Elijah was afraid and ran for his life. When he came to Beersheba in Judah, he left his servant there, while he himself went a day’s journey into the wilderness. He came to a broom bush, sat down under it and prayed that he might die. “I have had enough, Lord,” he said. “Take my life; I am no better than my ancestors.” Then he lay down under the bush and fell asleep.
Everything is not okay…but it will be. This is the line I’ve been wrestling and have come to grips with over the past few days. My wife, bless her heart, keeps asking how I am doing. I’ve had to come to terms that a lot of right now “everything is not okay.” But I need to add this line: “but it will be.”
As a follower of Jesus and also one who has been “doing ministry” for about 9 years now, my race isn’t over but it is looking a lot different. And I am realizing a few things before I’ve even started this new season to truly withdraw, reflect and rest.
To some, rest looks a lot like quitting. To God, rest looks a lot like trusting.
I think the most difficult doubt I’ve wrestled with is fear that people with think I’ve quit on them.
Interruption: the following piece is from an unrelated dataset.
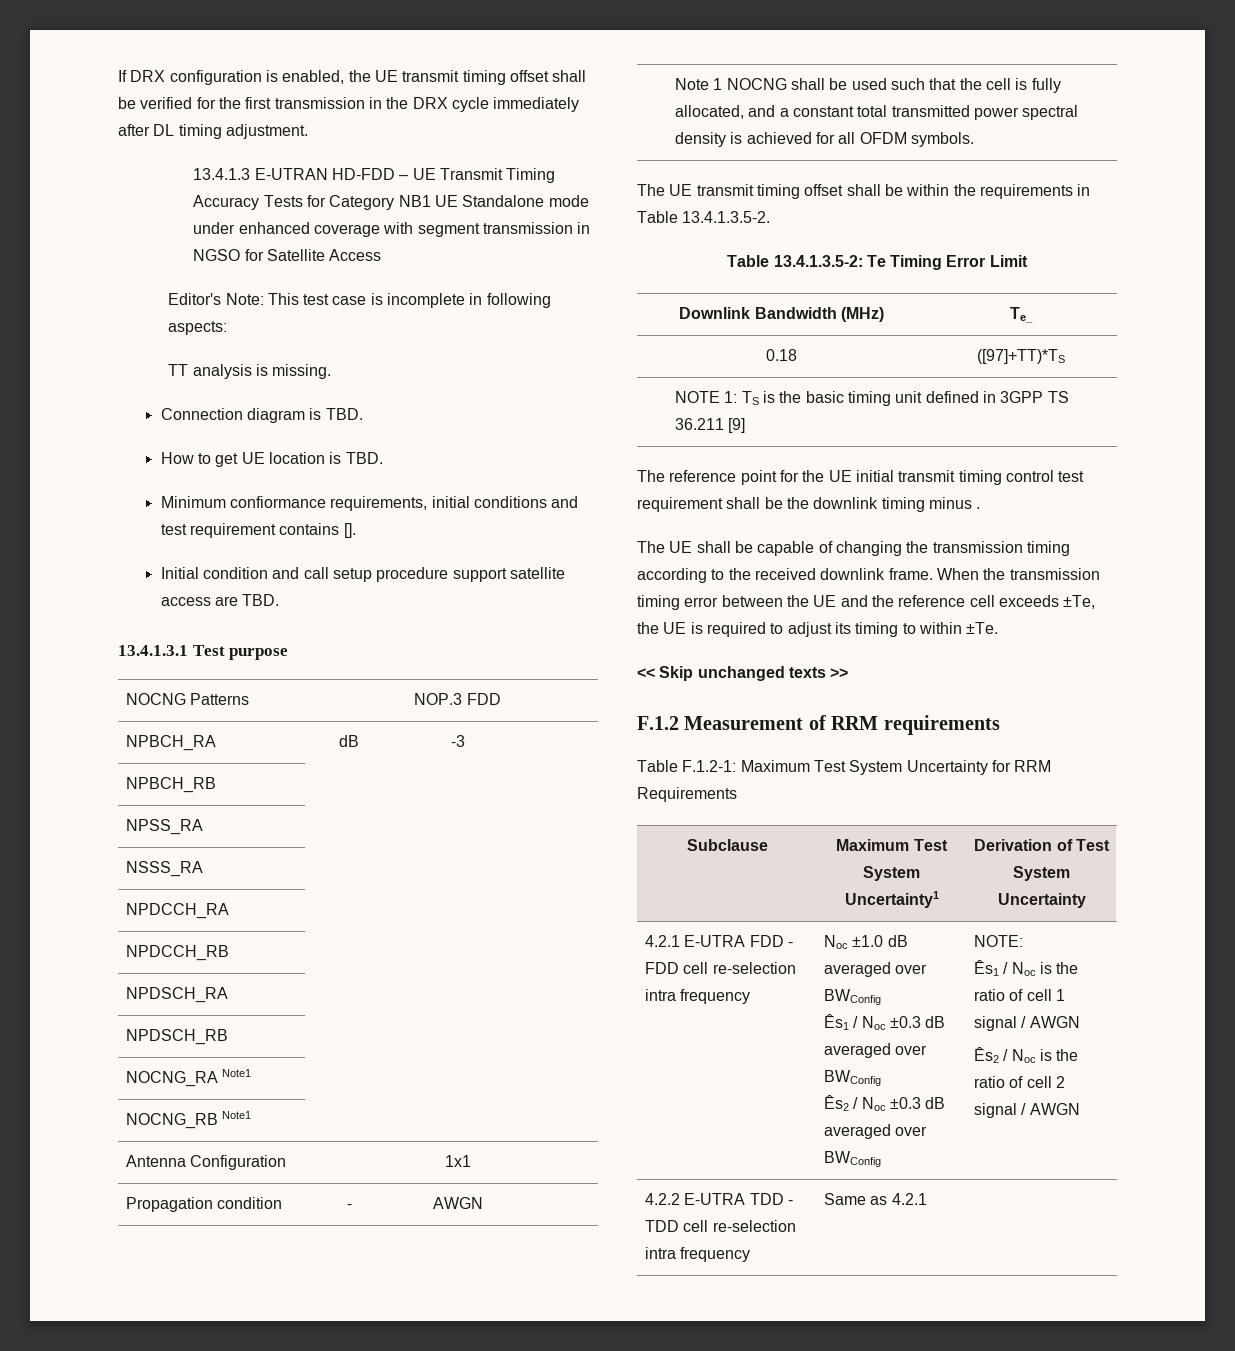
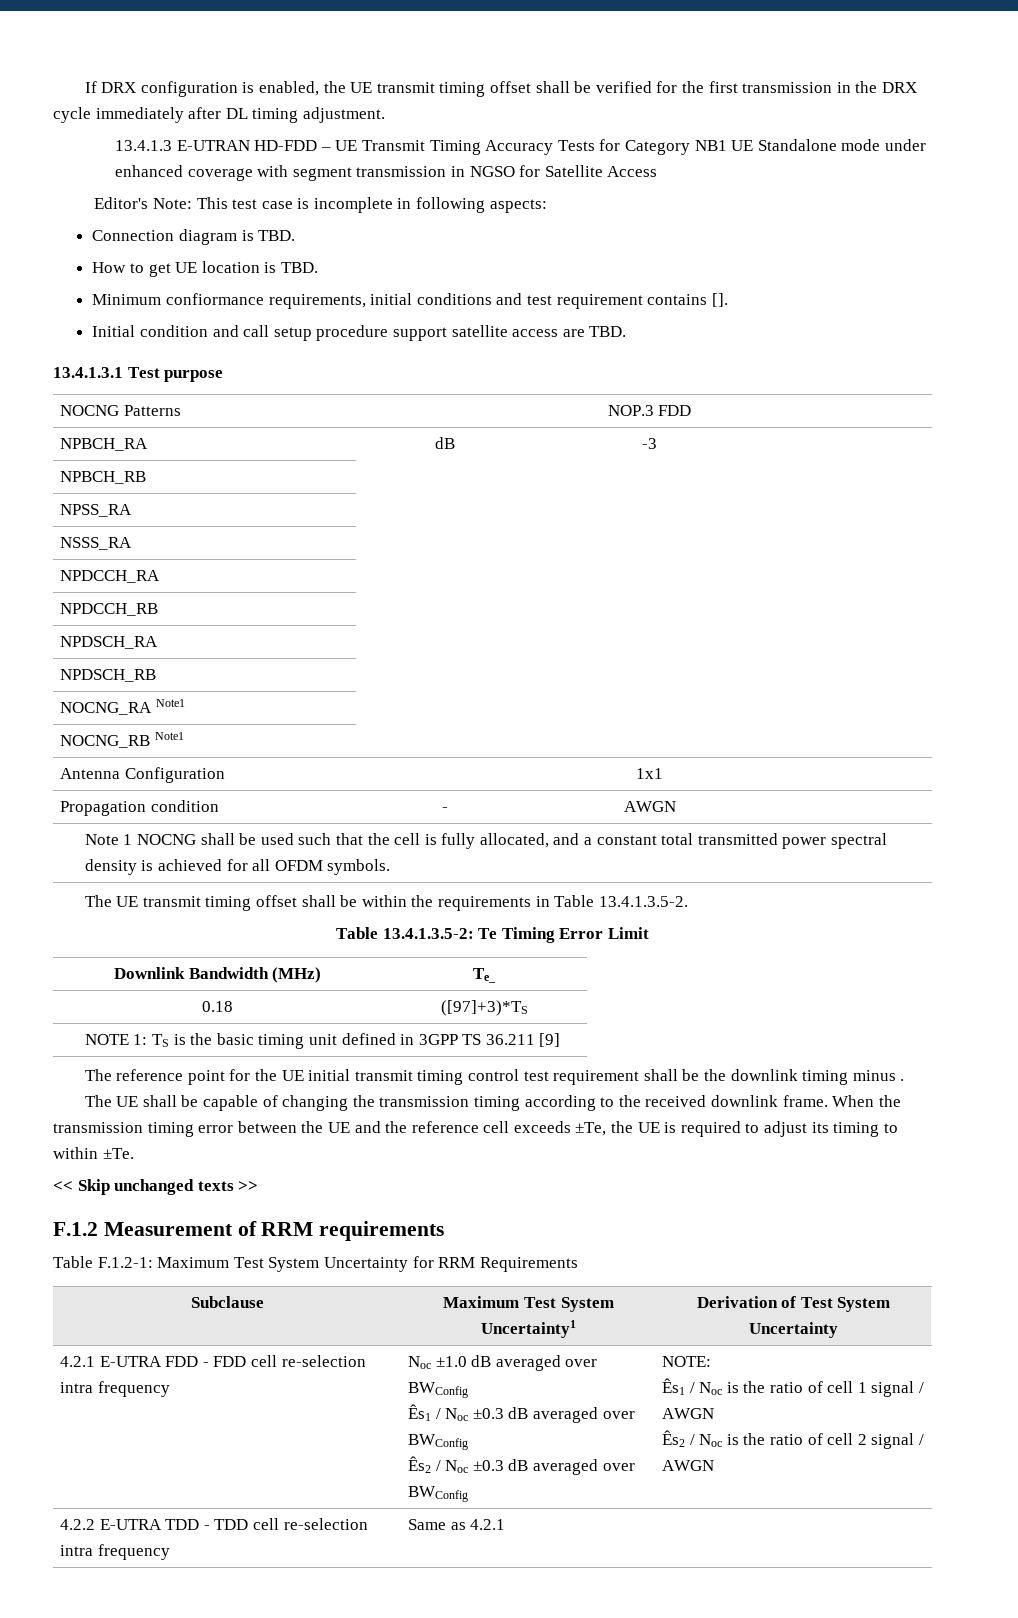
[168,364,332,379] // TT analysis is missing. -> (547, 206) none
[977,349,1065,364] ([97]+TT)*TS -> [440,1000,528,1016] ([97]+3)*TS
Which stems from my own selfishness and belief that I need to be present to “save” people. I can’t save people. I can’t fix people. I am not anything special. I am a man, broken, sinful and saved by no power of my own. And, as I am realizing it, I didn’t recognize how much I had let myself move into this false belief until I announced I am transitioning out of student ministry into a season to rest and seek clarity from God.
I feared man more than I feared God.
Words hurt. People hurt. There is no escaping that. But I’d forgotten whose words were truly life-giving. I hadn’t wrestled through pains, I had pushed forward because I had to – right? But there is a big difference between how I structured my life and what I claimed to believe. I hadn’t created the proper margin to allow my heart to rest in God, to allow my mind to stop fearing man and start being in fear, in awe, of God and all that He is and has done. And it caught up to me. A word or lack of word raced through my mind like a virus, cutting into my heart and spewing all sorts of lies. I was living in constant fear of man – and this infection of fear only comes with one remedy at this point – a season to withdraw and rest in Jesus.
Everything is not okay…but it will be.
Life goes on. We can’t control it. I am in this strange in-between as I sit in an office not planning for the launch of fall. I’m not going on a student retreat, I’m not anticipating football games, I’m not scheduling out weekend services. Someone else has stepped in. Because even if everything is not okay with me right now, or with you right now, it will be. Next man up, get some relief. Because the God of the universe is more concerned about my heart than about a program.
If the shepherd is bleeding on the hill, he won’t be any good to watch over the flock. Maybe for someone: you, like me, need to take a step that is very uncomfortable – may not even make sense – to allow God to do a work in you. What do you really need? Have you taken the steps to be sure you get to God and let Him do what only He can do? Because He will surely do it – on His timing and in His way – but He will meet you where you are.
All at once an angel touched him and said, “Get up and eat.” He looked around, and there by his head was some bread baked over hot coals, and a jar of water. He ate and drank and then lay down again.
The angel of the Lord came back a second time and touched him and said, “Get up and eat, for the journey is too much for you.” So he got up and ate and drank. Strengthened by that food, he traveled forty days and forty nights until he reached Horeb, the mountain of God.